Política

Amazonas discute plano de ação entre estados do Norte para agricultura e pecuária

Conforme o Ministério, valor bruto da produção agropecuária deve encerrar o ano em R$ 441,8 bilhões, dos quais R$ 288 bilhões correspondem à agricultura e R$ 153,8 bilhões à pecuária – foto: divulgação

O Plano de Desenvolvimento da região Norte apresenta os desafios e as oportunidades para alavancar a agropecuária e o crescimento socioeconômico da região – foto: divulgação

O governo do Amazonas, por meio da Secretaria de Estado da Produção Rural (Sepror), participou na quinta-feira (21), da apresentação do Plano de Desenvolvimento da Região Norte, no Ministério de Agricultura, Pecuária e Abastecimento (Mapa), em Brasília.

Na presença da ministra Kátia Abreu, o titular do Sistema Sepror, Sidney Leite, abordou a regularização fundiária, a política de crédito tendo em vista o custo amazônico e a questão da logística no Amazonas. Para o secretário, é necessária uma ação interligada entre os setes estados da região Norte para avançar no desenvolvimento do setor primário.

Durante a reunião, a ministra Kátia Abreu falou sobre um programa de ações integradas para o Norte, uma vez que a região possui o setor menos desenvolvido em relação às demais no Brasil.

Diagnóstico

O Plano de Desenvolvimento da região Norte apresenta os desafios e as oportunidades para alavancar a agropecuária e o crescimento socioeconômico da região. O estudo foi feito por pesquisadores da Embrapa e traz um diagnóstico de todos os sete estados do Norte, além de recomendações de programas e ações para desenvolver de forma sustentável a agricultura e a pecuária na região.

“A ministra Kátia defende a ideia de um programa integrado entre os estados e, nesta oportunidade, na presença de representantes de outros estados, falei sobre a necessidade de trabalharmos em conjunto para avançarmos na regularização fundiária, na política de crédito visando o diferencial do custo amazônico, a importância da hidrovia do madeira, da BR-319 e da BR-230 (Transamazônica) para a logística do Amazonas, o zoneamento agroecológico e ainda a interligação com países vizinhos”.

De acordo com o Mapa, a ideia das propostas, programas e ações para a região Norte serão transversais, levando em conta a localidade como um todo; e estaduais, tendo em vista as peculiaridades de cada um dos estados.

Polo de pesca esportiva e profissional

O deputado federal Hissa Abrahão (PPS-AM) sugeriu ao ministro de Pesca e Aquicultura, Helder Barbalho, a criação de um polo de pesca esportiva profissional no Amazonas.

Hissa informou que cobrou do ministro investimento por parte do governo federal no setor, para que seja mais uma alternativa de arrecadação no Estado.
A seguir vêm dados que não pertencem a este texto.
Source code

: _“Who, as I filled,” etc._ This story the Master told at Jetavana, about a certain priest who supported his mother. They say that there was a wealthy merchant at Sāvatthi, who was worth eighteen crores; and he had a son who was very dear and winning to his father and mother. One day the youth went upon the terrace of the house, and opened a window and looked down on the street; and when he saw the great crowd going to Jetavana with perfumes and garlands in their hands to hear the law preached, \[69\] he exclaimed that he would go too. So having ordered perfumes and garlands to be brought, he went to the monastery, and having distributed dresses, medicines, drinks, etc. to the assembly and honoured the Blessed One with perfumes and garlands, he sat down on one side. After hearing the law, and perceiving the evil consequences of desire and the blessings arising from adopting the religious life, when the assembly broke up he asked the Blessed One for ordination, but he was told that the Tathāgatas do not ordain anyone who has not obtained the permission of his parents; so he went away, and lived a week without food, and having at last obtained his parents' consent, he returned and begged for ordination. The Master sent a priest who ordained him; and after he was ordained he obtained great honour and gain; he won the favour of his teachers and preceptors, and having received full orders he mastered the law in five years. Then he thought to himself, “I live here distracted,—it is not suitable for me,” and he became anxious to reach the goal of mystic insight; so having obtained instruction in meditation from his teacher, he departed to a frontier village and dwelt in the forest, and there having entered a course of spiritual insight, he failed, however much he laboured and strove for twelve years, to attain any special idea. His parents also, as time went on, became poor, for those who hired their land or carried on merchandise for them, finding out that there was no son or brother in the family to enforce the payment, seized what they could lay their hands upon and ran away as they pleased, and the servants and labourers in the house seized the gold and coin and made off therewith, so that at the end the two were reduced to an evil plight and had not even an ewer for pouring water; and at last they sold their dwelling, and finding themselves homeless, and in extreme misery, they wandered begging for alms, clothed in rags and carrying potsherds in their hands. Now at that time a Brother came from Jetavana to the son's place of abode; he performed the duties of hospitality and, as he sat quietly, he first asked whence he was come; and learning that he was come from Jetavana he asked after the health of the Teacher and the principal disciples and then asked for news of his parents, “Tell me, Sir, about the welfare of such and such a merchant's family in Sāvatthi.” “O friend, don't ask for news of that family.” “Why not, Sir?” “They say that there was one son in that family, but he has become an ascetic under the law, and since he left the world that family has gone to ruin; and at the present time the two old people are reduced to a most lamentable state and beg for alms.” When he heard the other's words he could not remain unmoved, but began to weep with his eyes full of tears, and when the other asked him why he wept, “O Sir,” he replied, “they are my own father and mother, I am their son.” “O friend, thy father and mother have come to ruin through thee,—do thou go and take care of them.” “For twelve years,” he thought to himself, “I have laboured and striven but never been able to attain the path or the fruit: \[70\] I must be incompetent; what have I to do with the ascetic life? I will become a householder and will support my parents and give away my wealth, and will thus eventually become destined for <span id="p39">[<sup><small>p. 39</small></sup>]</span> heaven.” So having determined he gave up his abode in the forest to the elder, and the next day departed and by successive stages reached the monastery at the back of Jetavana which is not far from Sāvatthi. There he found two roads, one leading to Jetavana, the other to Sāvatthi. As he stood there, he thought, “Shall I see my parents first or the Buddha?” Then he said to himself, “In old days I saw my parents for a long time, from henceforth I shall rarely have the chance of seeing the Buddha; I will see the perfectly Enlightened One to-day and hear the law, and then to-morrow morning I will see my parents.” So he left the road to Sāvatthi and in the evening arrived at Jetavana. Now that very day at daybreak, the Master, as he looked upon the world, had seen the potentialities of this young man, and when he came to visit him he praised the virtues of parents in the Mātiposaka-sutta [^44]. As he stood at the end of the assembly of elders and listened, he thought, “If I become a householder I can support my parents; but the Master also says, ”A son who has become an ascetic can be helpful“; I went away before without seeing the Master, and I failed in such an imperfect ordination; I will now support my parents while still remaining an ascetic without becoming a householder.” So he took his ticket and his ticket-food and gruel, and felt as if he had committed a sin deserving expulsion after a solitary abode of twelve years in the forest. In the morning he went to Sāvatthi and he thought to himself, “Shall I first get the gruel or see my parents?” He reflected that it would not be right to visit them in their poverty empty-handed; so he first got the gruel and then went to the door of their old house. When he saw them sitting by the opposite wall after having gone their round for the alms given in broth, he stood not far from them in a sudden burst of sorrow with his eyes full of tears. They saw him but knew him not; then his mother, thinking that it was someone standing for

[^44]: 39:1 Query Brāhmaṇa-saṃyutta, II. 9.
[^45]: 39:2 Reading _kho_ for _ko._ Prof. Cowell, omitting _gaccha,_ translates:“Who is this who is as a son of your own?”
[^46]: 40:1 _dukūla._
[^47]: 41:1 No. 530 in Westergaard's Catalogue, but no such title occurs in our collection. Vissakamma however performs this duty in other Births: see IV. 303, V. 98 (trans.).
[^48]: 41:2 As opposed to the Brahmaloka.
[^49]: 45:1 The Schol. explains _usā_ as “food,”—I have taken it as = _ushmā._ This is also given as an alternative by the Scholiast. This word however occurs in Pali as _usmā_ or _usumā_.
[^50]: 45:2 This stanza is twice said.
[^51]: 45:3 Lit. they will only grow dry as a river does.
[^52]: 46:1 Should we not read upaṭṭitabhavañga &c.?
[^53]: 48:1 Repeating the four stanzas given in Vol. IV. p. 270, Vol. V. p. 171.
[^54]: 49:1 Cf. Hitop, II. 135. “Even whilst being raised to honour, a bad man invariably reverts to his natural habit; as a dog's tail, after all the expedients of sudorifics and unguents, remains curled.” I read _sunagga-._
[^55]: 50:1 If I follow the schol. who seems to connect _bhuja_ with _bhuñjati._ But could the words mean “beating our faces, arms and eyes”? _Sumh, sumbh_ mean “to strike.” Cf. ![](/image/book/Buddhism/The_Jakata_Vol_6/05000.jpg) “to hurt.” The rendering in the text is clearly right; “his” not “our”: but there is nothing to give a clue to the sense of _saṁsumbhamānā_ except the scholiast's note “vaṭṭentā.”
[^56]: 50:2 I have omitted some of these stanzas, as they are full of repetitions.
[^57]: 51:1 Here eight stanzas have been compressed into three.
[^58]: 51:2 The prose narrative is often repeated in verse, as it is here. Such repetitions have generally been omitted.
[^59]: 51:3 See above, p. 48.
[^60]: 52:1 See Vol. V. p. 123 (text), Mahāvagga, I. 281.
O parlamentar ressaltou que os EUA chegam a faturar aproximadamente 40 bilhões de dólares com a pesca esportiva durante uma temporada.
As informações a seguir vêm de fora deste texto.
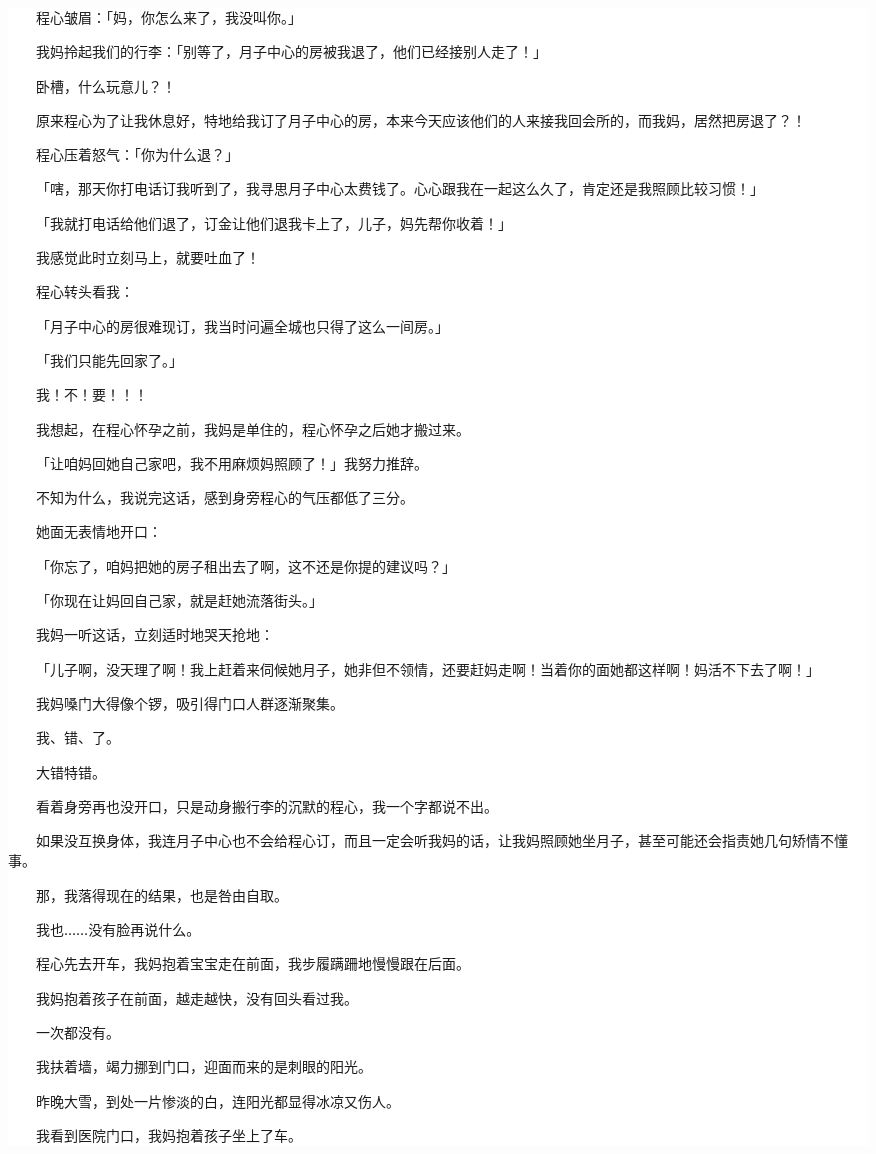 &emsp;&emsp;程心皱眉：「妈，你怎么来了，我没叫你。」  
  
&emsp;&emsp;我妈拎起我们的行李：「别等了，月子中心的房被我退了，他们已经接别人走了！」  
  
&emsp;&emsp;卧槽，什么玩意儿？！  
  
&emsp;&emsp;原来程心为了让我休息好，特地给我订了月子中心的房，本来今天应该他们的人来接我回会所的，而我妈，居然把房退了？！  
  
&emsp;&emsp;程心压着怒气：「你为什么退？」  
  
&emsp;&emsp;「嗐，那天你打电话订我听到了，我寻思月子中心太费钱了。心心跟我在一起这么久了，肯定还是我照顾比较习惯！」  
  
&emsp;&emsp;「我就打电话给他们退了，订金让他们退我卡上了，儿子，妈先帮你收着！」  
  
&emsp;&emsp;我感觉此时立刻马上，就要吐血了！  
  
&emsp;&emsp;程心转头看我：  
  
&emsp;&emsp;「月子中心的房很难现订，我当时问遍全城也只得了这么一间房。」  
  
&emsp;&emsp;「我们只能先回家了。」  
  
&emsp;&emsp;我！不！要！！！  
  
&emsp;&emsp;我想起，在程心怀孕之前，我妈是单住的，程心怀孕之后她才搬过来。  
  
&emsp;&emsp;「让咱妈回她自己家吧，我不用麻烦妈照顾了！」我努力推辞。  
  
&emsp;&emsp;不知为什么，我说完这话，感到身旁程心的气压都低了三分。  
  
&emsp;&emsp;她面无表情地开口：  
  
&emsp;&emsp;「你忘了，咱妈把她的房子租出去了啊，这不还是你提的建议吗？」  
  
&emsp;&emsp;「你现在让妈回自己家，就是赶她流落街头。」  
  
&emsp;&emsp;我妈一听这话，立刻适时地哭天抢地：  
  
&emsp;&emsp;「儿子啊，没天理了啊！我上赶着来伺候她月子，她非但不领情，还要赶妈走啊！当着你的面她都这样啊！妈活不下去了啊！」  
  
&emsp;&emsp;我妈嗓门大得像个锣，吸引得门口人群逐渐聚集。  
  
&emsp;&emsp;我、错、了。  
  
&emsp;&emsp;大错特错。  
  
&emsp;&emsp;看着身旁再也没开口，只是动身搬行李的沉默的程心，我一个字都说不出。  
  
&emsp;&emsp;如果没互换身体，我连月子中心也不会给程心订，而且一定会听我妈的话，让我妈照顾她坐月子，甚至可能还会指责她几句矫情不懂事。  
  
&emsp;&emsp;那，我落得现在的结果，也是咎由自取。  
  
&emsp;&emsp;我也……没有脸再说什么。  
  
&emsp;&emsp;程心先去开车，我妈抱着宝宝走在前面，我步履蹒跚地慢慢跟在后面。  
  
&emsp;&emsp;我妈抱着孩子在前面，越走越快，没有回头看过我。  
  
&emsp;&emsp;一次都没有。  
  
&emsp;&emsp;我扶着墙，竭力挪到门口，迎面而来的是刺眼的阳光。  
  
&emsp;&emsp;昨晚大雪，到处一片惨淡的白，连阳光都显得冰凉又伤人。  
  
&emsp;&emsp;我看到医院门口，我妈抱着孩子坐上了车。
“Por que não pudemos ser um polo profissional de atração turística e esportiva a exemplo do que ocorre nos EUA? Estamos na Amazônia que é cobiçada pelo mundo, e o Amazonas é o maior Estado do país com uma fauna e flora ricas. Então, nada melhor que pedir apoio do governo federal para criar um polo definitivo no Estado”, comentou.

O deputado federal ressaltou que com a criação de um polo oficial, o ribeirinho vai sair ganhando bem como empresários da rede hoteleira, pesca esportiva, gastronomia, entre outros. “Aumenta a economia da cidade e a arrecadação do Estado. Precisamos incentivar a pesca esportiva como alternativa de renda ao povo amazonense”, frisou. O vice-líder do PPS na Câmara Federal, Hissa Abrahão, destacou que convidou o ministro Helder Barbalho para visitar o Amazonas para tratar especificamente da implantação do polo.

Atualmente algumas empresas de turismo promovem anualmente temporadas de pescas esportivas no Estado. Municípios como Barcelos, Presidente Figueiredo, Novo Airão, recebem vários amantes da pescaria. A procura pelo peixe tucunaré é a predileta dos pescadores.